An Interview with McKenzie Wark on the 10 Yr Anniversary of “A Hacker Manifesto” - rubencodes
http://lareviewofbooks.org/interview/courting-vectoralists-interview-mckenzie-wark-10-year-anniversary-hacker-manifesto

======
olefoo
Irritating author Mckenzie Wark rips off a culture he does not understand and
does not participate in; produces lots of verbiage and attempts to colonize
cyberspace with a sad mixture of rehashed postmodernist philosophy and tragic
dreams of revolutions past and never-were.

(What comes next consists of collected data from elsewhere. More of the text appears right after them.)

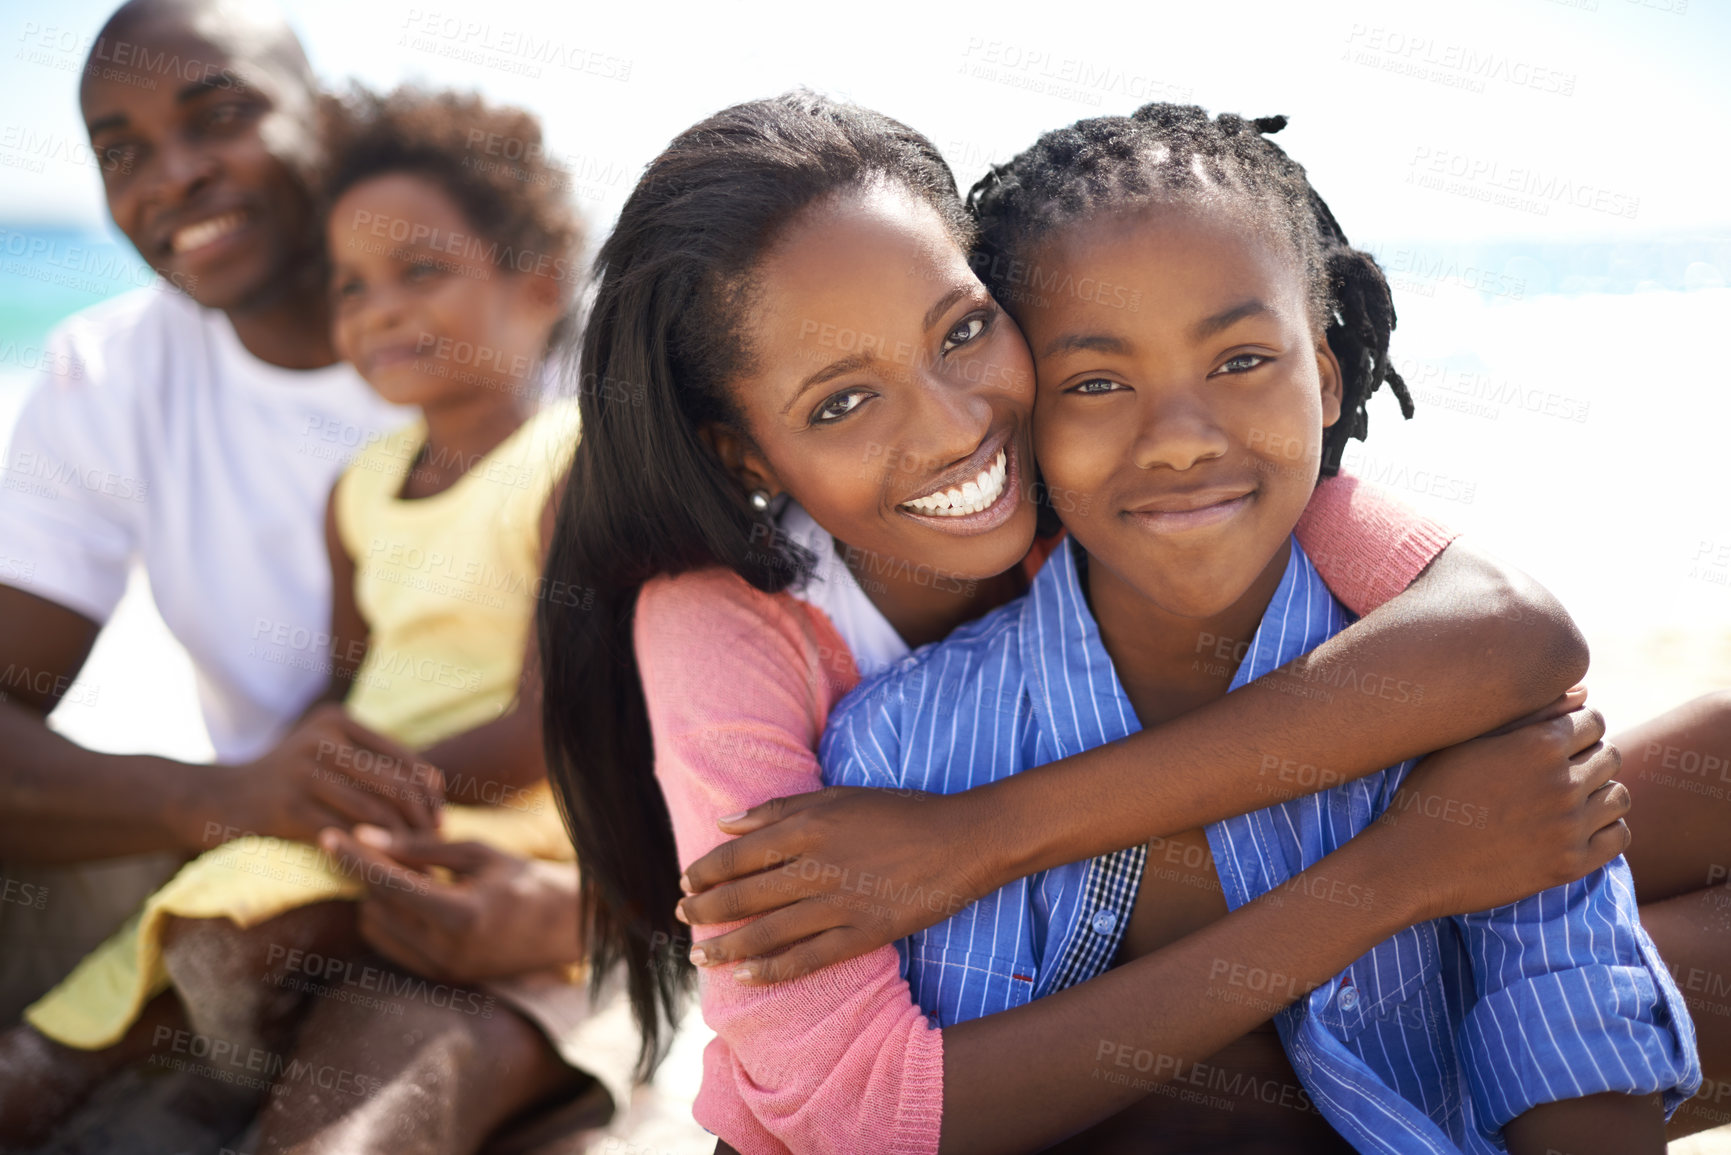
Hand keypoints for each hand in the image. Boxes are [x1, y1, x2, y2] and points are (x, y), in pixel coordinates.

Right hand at [191, 704, 443, 847]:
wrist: (213, 798)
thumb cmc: (285, 782)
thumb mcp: (327, 757)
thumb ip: (374, 765)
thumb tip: (437, 786)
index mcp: (339, 721)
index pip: (407, 760)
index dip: (430, 796)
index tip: (438, 824)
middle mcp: (323, 739)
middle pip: (398, 785)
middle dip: (422, 822)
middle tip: (431, 849)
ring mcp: (303, 771)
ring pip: (376, 813)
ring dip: (399, 845)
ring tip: (411, 866)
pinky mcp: (287, 808)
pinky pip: (344, 836)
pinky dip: (366, 856)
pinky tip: (375, 873)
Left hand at [317, 826, 583, 982]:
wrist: (563, 927)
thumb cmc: (523, 879)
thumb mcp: (477, 852)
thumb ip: (419, 847)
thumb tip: (364, 836)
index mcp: (460, 915)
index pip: (388, 883)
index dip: (354, 857)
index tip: (328, 836)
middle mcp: (447, 951)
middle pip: (375, 907)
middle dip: (368, 876)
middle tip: (379, 849)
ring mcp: (442, 971)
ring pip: (375, 930)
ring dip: (375, 900)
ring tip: (402, 876)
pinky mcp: (440, 980)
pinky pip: (391, 948)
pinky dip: (389, 921)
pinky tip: (408, 900)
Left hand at [675, 786, 996, 983]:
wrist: (962, 841)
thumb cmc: (899, 811)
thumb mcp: (838, 796)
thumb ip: (779, 808)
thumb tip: (725, 823)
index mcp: (807, 827)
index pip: (737, 855)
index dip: (705, 872)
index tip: (686, 881)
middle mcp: (816, 866)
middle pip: (743, 896)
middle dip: (704, 910)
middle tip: (682, 917)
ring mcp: (839, 904)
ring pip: (766, 932)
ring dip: (726, 946)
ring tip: (700, 955)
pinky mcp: (863, 934)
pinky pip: (806, 959)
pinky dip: (771, 970)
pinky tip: (745, 977)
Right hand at [1369, 692, 1629, 922]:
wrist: (1412, 863)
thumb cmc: (1432, 793)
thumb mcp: (1467, 742)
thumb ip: (1529, 712)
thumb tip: (1585, 693)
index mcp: (1538, 743)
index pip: (1593, 720)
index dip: (1575, 728)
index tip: (1554, 743)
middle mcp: (1561, 782)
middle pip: (1610, 756)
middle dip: (1589, 758)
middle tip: (1556, 773)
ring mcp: (1569, 826)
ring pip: (1619, 796)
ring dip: (1599, 793)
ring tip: (1567, 800)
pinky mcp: (1570, 864)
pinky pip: (1618, 837)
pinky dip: (1604, 829)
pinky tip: (1575, 828)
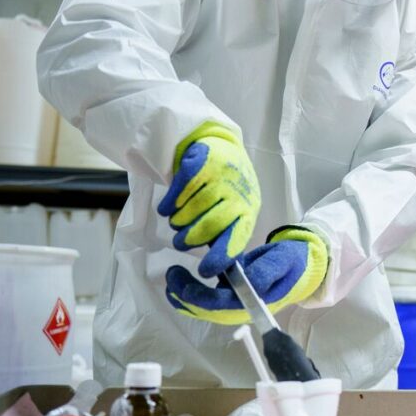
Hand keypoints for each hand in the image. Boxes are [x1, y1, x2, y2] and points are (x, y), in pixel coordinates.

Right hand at [158, 121, 260, 276]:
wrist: (219, 145)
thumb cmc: (227, 187)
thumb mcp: (235, 209)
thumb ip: (227, 233)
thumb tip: (216, 267)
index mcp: (248, 211)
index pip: (236, 239)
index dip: (220, 257)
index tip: (204, 271)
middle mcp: (237, 194)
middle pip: (208, 227)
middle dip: (188, 239)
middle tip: (180, 242)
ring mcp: (221, 177)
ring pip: (191, 211)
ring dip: (178, 221)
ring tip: (176, 220)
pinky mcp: (203, 163)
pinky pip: (180, 191)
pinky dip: (170, 204)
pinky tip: (167, 208)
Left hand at [164, 228, 328, 324]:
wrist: (304, 263)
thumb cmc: (295, 262)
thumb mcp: (284, 261)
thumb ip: (266, 271)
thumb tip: (248, 282)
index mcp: (254, 304)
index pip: (220, 306)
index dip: (198, 297)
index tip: (182, 281)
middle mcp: (242, 308)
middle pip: (207, 310)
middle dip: (185, 295)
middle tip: (172, 273)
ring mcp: (236, 303)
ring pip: (204, 307)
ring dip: (184, 295)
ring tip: (172, 276)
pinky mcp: (233, 293)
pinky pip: (208, 297)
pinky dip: (192, 290)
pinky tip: (181, 278)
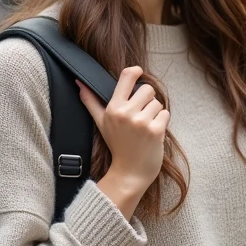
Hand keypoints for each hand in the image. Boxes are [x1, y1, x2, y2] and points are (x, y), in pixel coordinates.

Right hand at [77, 66, 169, 218]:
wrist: (129, 173)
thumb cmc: (117, 145)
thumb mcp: (100, 122)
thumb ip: (90, 101)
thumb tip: (79, 83)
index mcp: (113, 108)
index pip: (126, 77)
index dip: (135, 71)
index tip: (138, 72)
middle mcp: (126, 113)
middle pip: (147, 89)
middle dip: (147, 101)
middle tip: (140, 115)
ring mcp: (141, 122)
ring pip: (158, 103)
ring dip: (155, 113)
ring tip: (145, 127)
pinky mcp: (156, 131)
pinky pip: (165, 114)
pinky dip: (162, 123)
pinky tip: (152, 133)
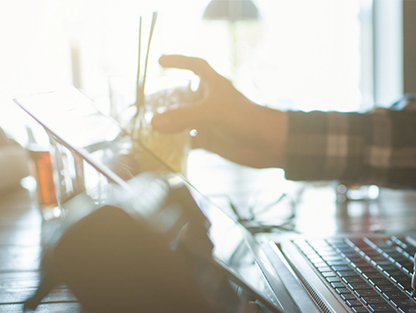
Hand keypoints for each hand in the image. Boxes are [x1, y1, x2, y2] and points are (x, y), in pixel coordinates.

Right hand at [151, 55, 287, 168]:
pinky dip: (179, 145)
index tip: (161, 62)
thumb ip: (183, 117)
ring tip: (149, 125)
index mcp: (214, 85)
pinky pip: (190, 141)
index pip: (195, 66)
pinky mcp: (213, 141)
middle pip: (184, 96)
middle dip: (166, 99)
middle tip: (145, 104)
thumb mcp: (212, 112)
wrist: (270, 144)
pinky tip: (165, 148)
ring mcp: (211, 122)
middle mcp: (211, 102)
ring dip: (169, 123)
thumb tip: (154, 124)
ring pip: (184, 120)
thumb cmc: (246, 118)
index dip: (179, 61)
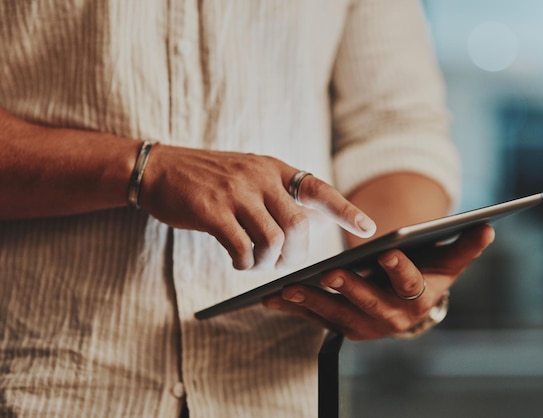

Sorry, but Mckenzie Wark is not a "hacker" in any sense of the word. As near
as I can tell he's a careerist whose main skill is a mastery of the politics
of the echo chamber. His obscurantist style is a regression to the worst
excesses of post-hegelian academic discourse. And no matter how technophilic
it is, cannot mask the fact that the author does not know what he is talking
about.

That academic philosophy provides a welcoming habitat for such authors is an
indictment of the academy; not a valedictory for it's inhabitants.

------
rubencodes
“I think the possibilities for new futures come not from resisting but from
accelerating technical development even under present conditions. There’s no
way back; we can only go forward.”

Brilliantly summed up.